Another difference between Earth’s magnetic instrument and the ones we’re more used to is how it changes in time. Play a note on a musical instrument a few minutes, hours or even days apart and you wouldn’t expect much of a difference in the sound produced. That’s because not much has changed. Sure, eventually the instrument may need retuning by say tightening up the strings, but that’s usually after quite some time.
The magnetosphere, on the other hand, is almost always changing – it grows and shrinks in direct response to the ever fluctuating solar wind. One would imagine this should change the notes of the magnetosphere, given how a musical instrument works.
This is a topic I’ve been working on recently. The problem is that you can’t just listen to how the notes change because it’s often not possible to be sure what triggered the waves detected or what sort of resonance built up, simply because we don’t have satellites placed at all points throughout this “instrument” listening to these sounds.

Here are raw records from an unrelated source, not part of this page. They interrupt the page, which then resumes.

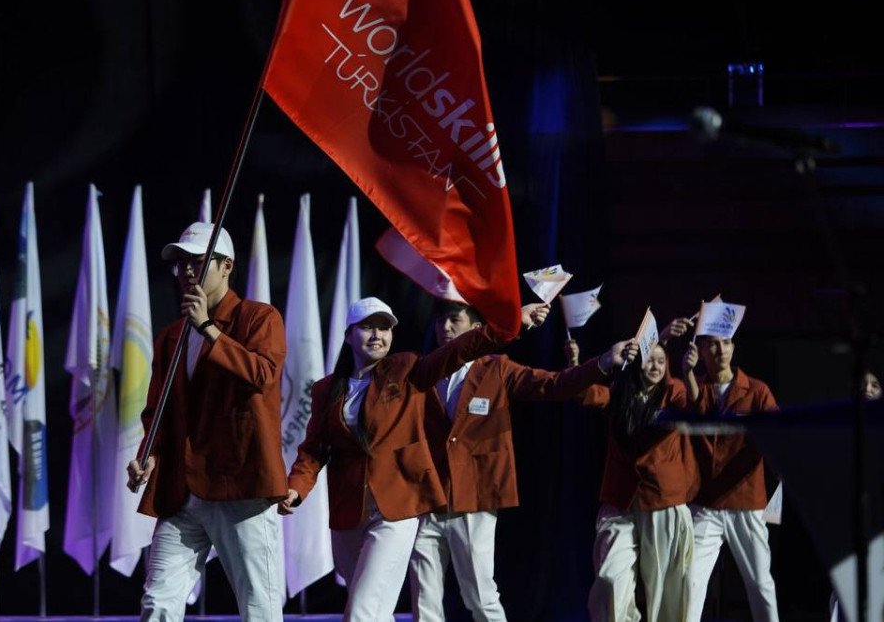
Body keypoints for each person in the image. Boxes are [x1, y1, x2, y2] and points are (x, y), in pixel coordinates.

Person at [279, 296, 522, 621]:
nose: (377, 335)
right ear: (349, 335)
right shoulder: (327, 389)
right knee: (371, 611)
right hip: (348, 512)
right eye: (367, 327)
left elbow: (457, 351)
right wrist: (296, 487)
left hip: (395, 511)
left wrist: (508, 324)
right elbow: (314, 448)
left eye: (384, 328)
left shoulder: (406, 369)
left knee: (362, 611)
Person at [409, 299, 635, 622]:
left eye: (454, 320)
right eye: (440, 320)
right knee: (424, 599)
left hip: (473, 498)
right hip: (427, 498)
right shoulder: (424, 370)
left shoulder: (496, 369)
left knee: (479, 595)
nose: (444, 327)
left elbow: (554, 385)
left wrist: (603, 362)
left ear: (477, 328)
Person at [126, 222, 287, 622]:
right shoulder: (170, 336)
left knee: (260, 606)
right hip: (182, 489)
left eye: (197, 262)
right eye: (180, 263)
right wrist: (148, 455)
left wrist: (209, 329)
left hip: (240, 485)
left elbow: (263, 375)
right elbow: (158, 410)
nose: (186, 271)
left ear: (226, 266)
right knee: (158, 601)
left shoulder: (259, 317)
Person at [567, 338, 698, 622]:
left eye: (661, 362)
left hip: (662, 500)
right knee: (610, 578)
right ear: (637, 363)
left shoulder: (673, 391)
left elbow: (694, 407)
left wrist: (688, 372)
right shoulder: (620, 392)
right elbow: (585, 393)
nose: (656, 367)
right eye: (650, 360)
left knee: (666, 592)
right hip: (621, 501)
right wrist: (575, 363)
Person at [681, 334, 780, 622]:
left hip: (746, 501)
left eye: (726, 342)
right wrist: (687, 373)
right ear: (701, 350)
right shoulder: (695, 389)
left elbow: (779, 435)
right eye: (713, 343)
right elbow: (691, 410)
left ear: (734, 347)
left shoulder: (757, 390)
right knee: (690, 581)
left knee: (760, 583)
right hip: (706, 504)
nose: (721, 349)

One potential way around this is to calculate how all the different types of notes should change using computer models of the magnetosphere under the different observed conditions. This approach has suggested a considerable amount of variability in these notes, some 35-105%. This is comparable to between five semitones and an entire octave. Thankfully, these models have also has revealed at least some of the controlling factors such as the density of the solar wind. Of course, these are only calculations and need to be tested against reality to be sure, so there’s still more work to do.